しかし、すんなりと特許査定が出されるのは非常に稀であり、ほとんどの特許出願に対しては、特許が認められないとの判断である拒絶理由が通知されます。ただ、拒絶理由が通知されてもそれですぐ終了という訳ではなく、特許出願の内容を修正して再度審査を受けることで(意見書・手続補正書の提出)、最終的に特許査定を獲得することが多くあります。

この拒絶理由の通知は、1度だけでなく、手続補正をしながら何度も繰り返されることもあります。また、特許として認められないと審査官が最終判断をした場合には、拒絶理由よりも深刻な拒絶査定という通知が出されることもあります。

拒絶査定に対しては、審査官に代わって審判官に判断してもらうための拒絶査定不服審判という手続きを行いますが、やることは拒絶理由のときと同様に、特許出願の内容を修正して再度審査を受ける手続き(審判請求書・手続補正書の提出)となります。

このような拒絶理由や拒絶査定に対する対応手続きを行って権利化を進めることを「中間処理」と呼びます。中間処理は、最終的にどのような権利範囲で特許を獲得できるかどうかに係る最も重要な特許技術者の仕事のひとつとなります。

拒絶理由や拒絶査定は特許出願を担当した各国の特許事務所に送付されます。そして、特許事務所のほうで拒絶理由や拒絶査定の内容を確認し、中間処理対応方法の提案などのコメントを添えて会社のほうに転送されます。

特許技術者は、転送された拒絶理由や拒絶査定の内容とともに、特許事務所からのコメントを参考にして、権利化を進めるべきか、権利化を放棄するべきか、権利化を進めるならどういった権利範囲に修正すべきかを検討し、決定した中間処理の対応方針を特許事務所に伝えて対応を指示します。

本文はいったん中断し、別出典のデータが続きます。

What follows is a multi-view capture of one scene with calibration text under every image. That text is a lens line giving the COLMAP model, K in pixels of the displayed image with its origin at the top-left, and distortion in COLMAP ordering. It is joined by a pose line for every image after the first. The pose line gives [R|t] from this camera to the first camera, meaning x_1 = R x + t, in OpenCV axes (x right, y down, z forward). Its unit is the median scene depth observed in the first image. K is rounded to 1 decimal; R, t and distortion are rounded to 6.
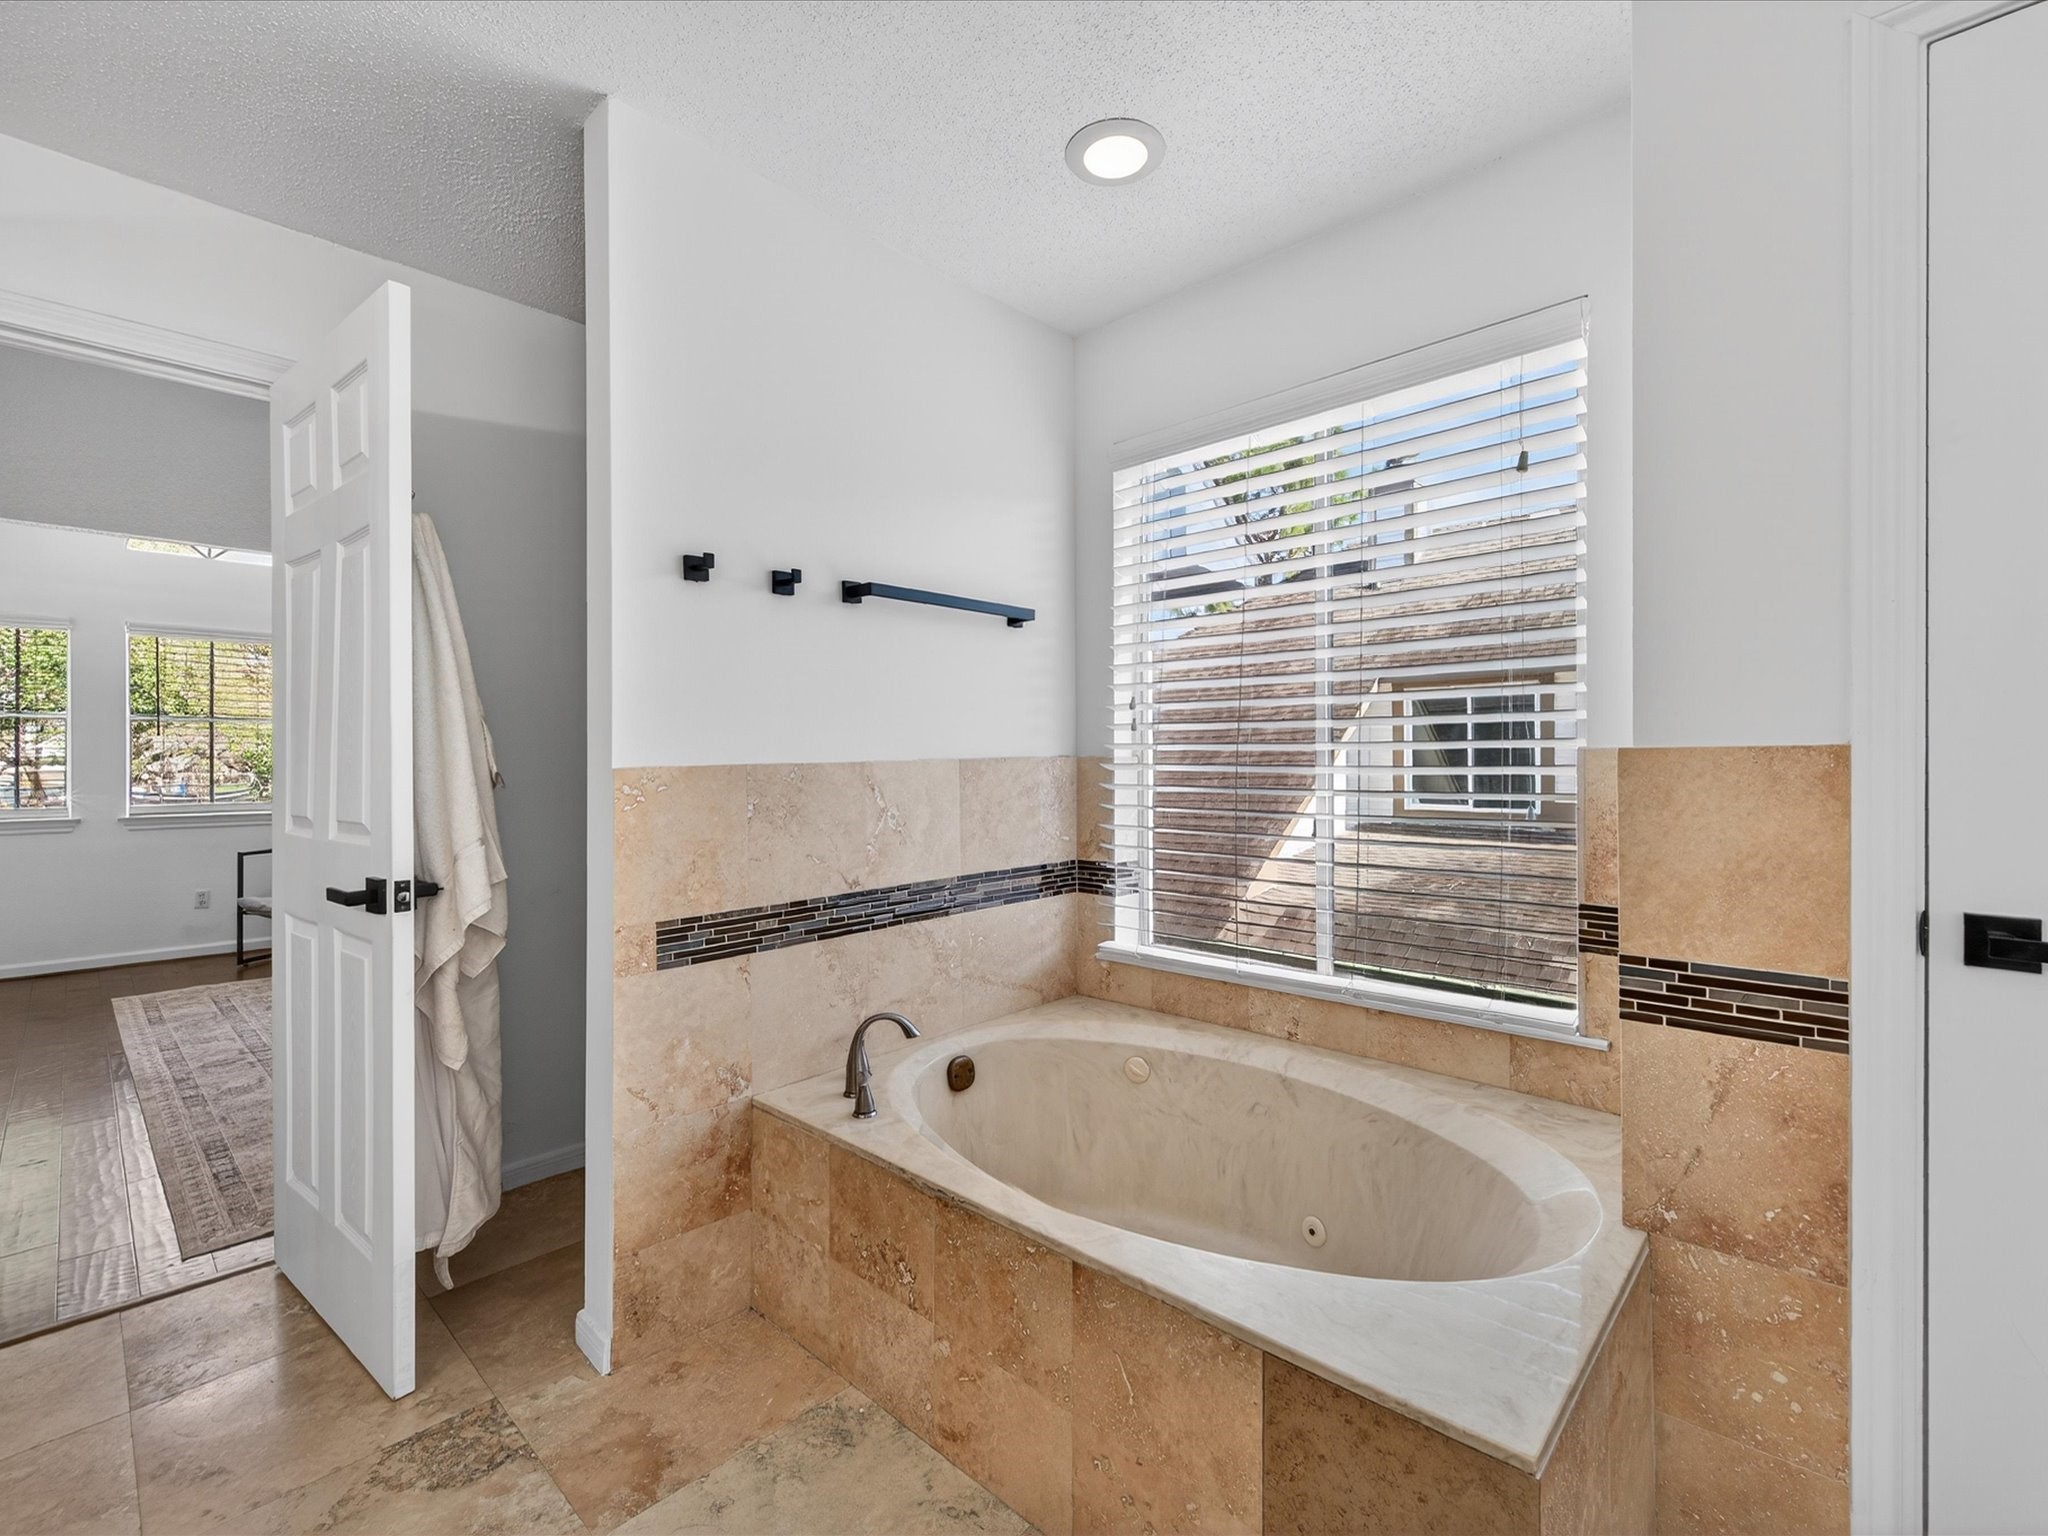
lens RADIAL K [[915.7, 0, 1024.0], [0, 915.7, 768.0], [0, 0, 1]] dist [-0.001542, -0.000207]
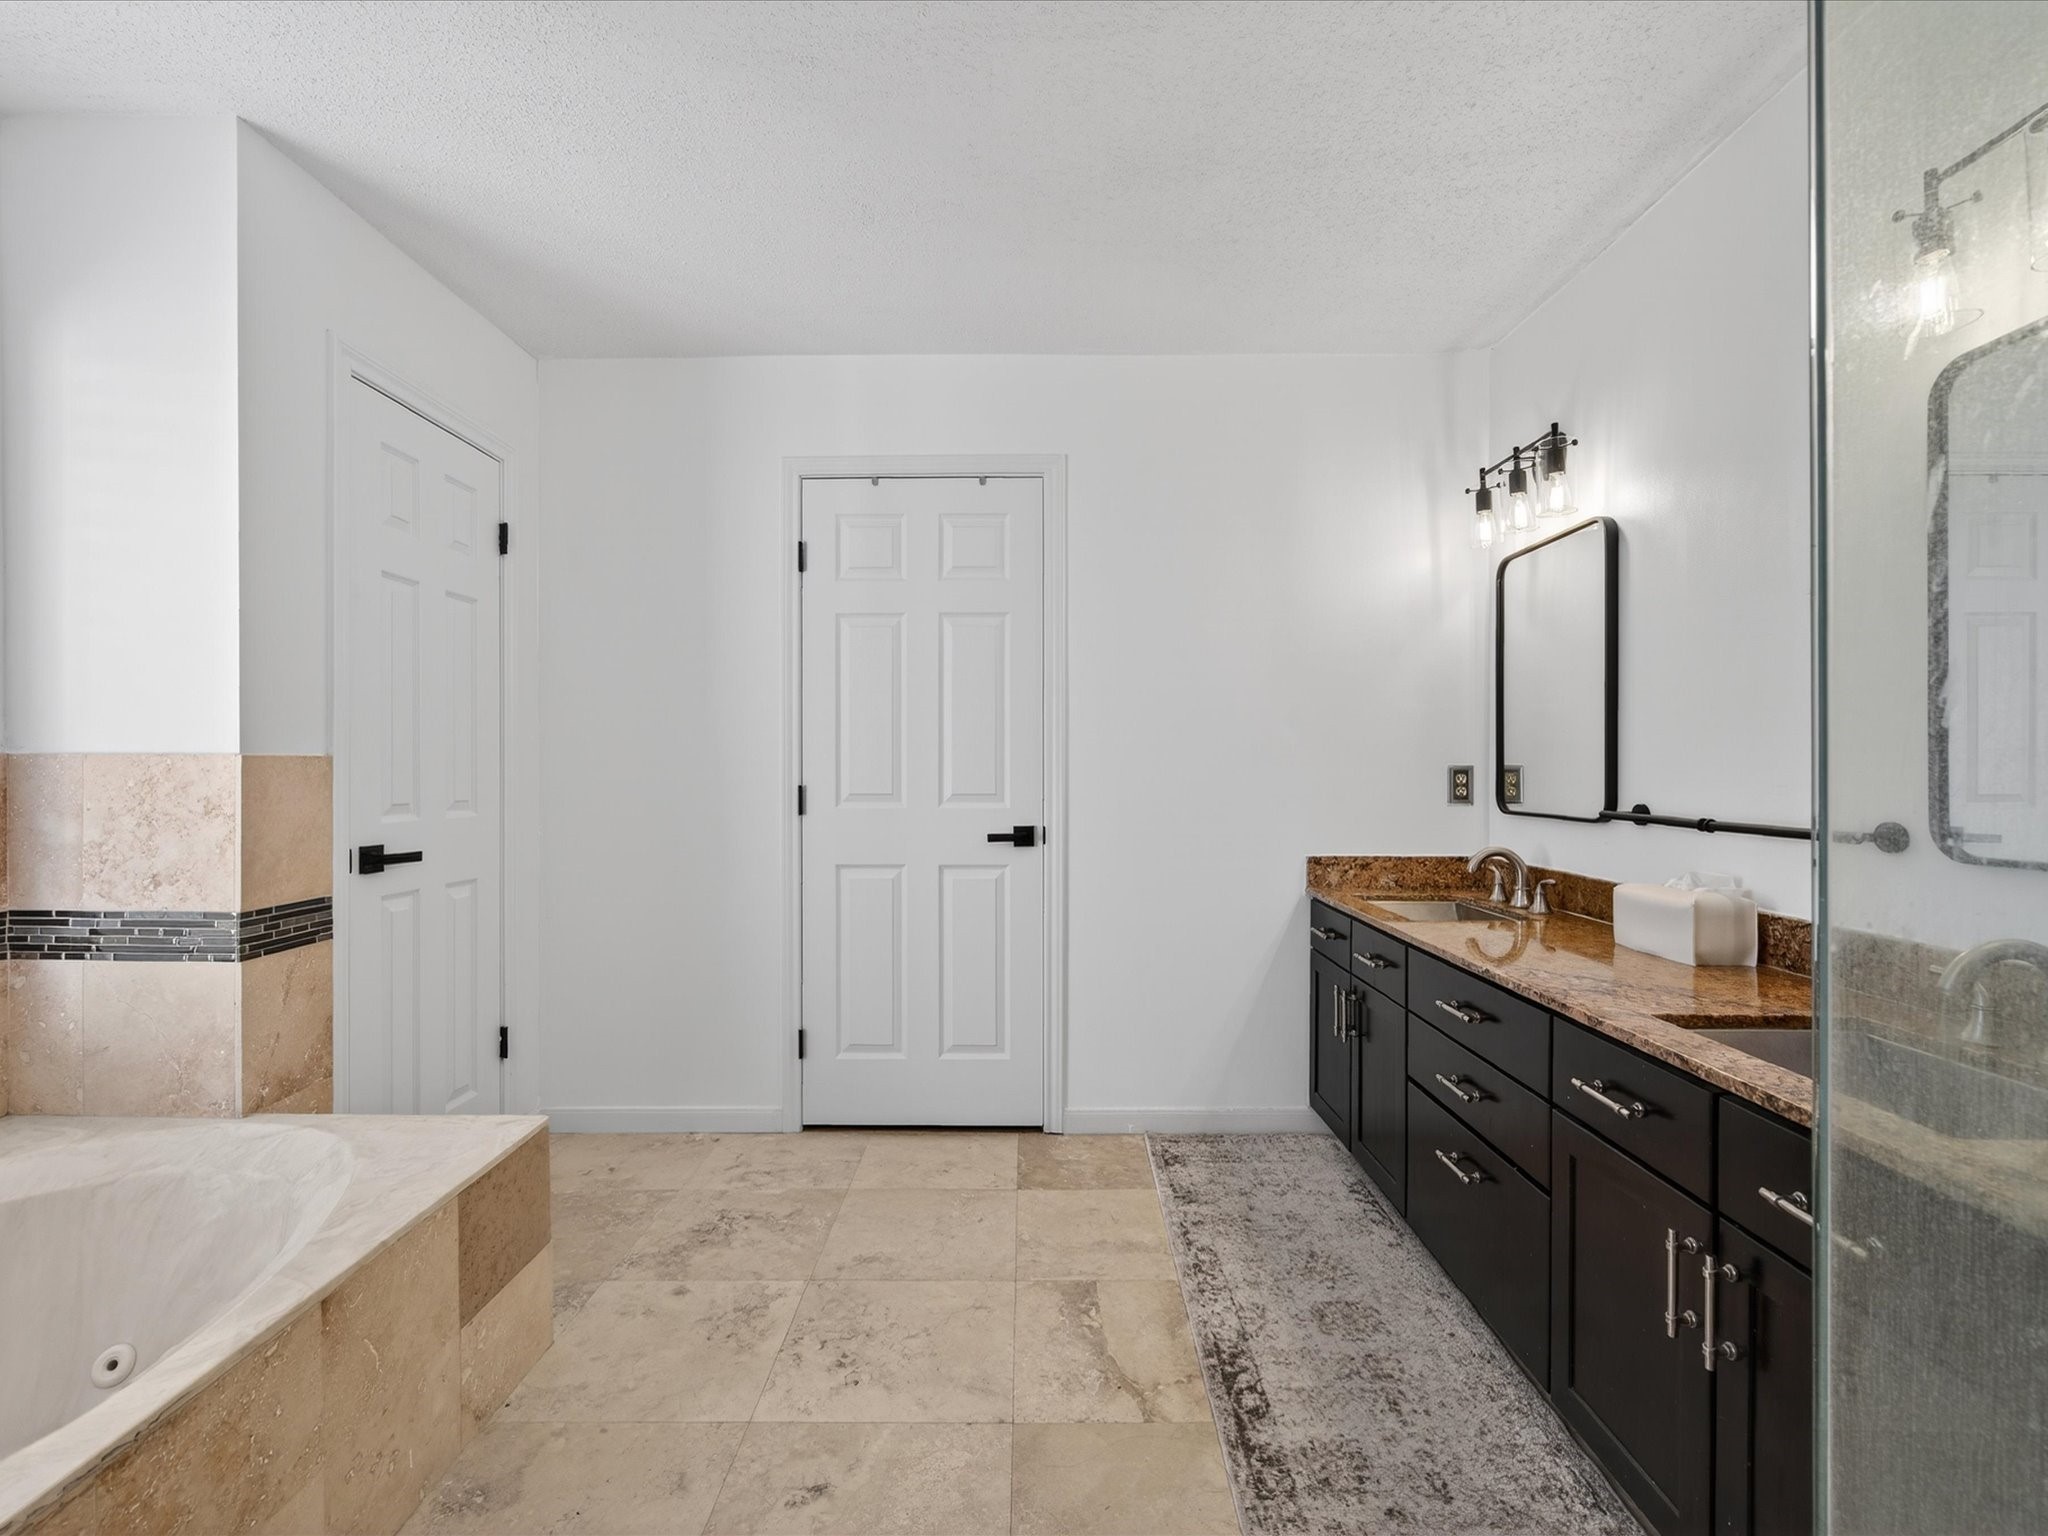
lens RADIAL K [[915.7, 0, 1024.0], [0, 915.7, 768.0], [0, 0, 1]] dist [-0.001542, -0.000207]
pose [[-0.684019, 0.004285, 0.729452, -1.221344], [0.008829, 0.999958, 0.002405, 0.002177], [-0.729411, 0.008085, -0.684028, 1.218458]]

その後、特許事務所のほうで中間処理の対応書類(意見書、審判請求書、手続補正書など)の原稿を作成してメール等で会社へ送付、特許技術者がこの原稿をチェクし修正などあれば修正を指示し、問題なければ特許庁への提出を指示します。

まとめ

以上のとおり、企業の知財部門の仕事を簡単に紹介し、とくに特許担当、その中でも特許技術者の仕事にフォーカスして紹介しました。

特許技術者に必要なスキルのうち、最も重要なのは自社で扱う技術内容の理解でした。そして、その次に重要なのが、特許出願書類から記載された発明の内容を読み解く力、逆に言うと発明の内容を特許出願書類として表現する力ということになります。

特許法などの法学知識に偏重することなく、実践的なスキルが望まれるということになりますので、就職や転職に有利なだけでなく、特許技術者として仕事をするうえでも役に立つ知識を身につけるという意味では、知的財産管理技能士の資格を取得することはおすすめできると思います。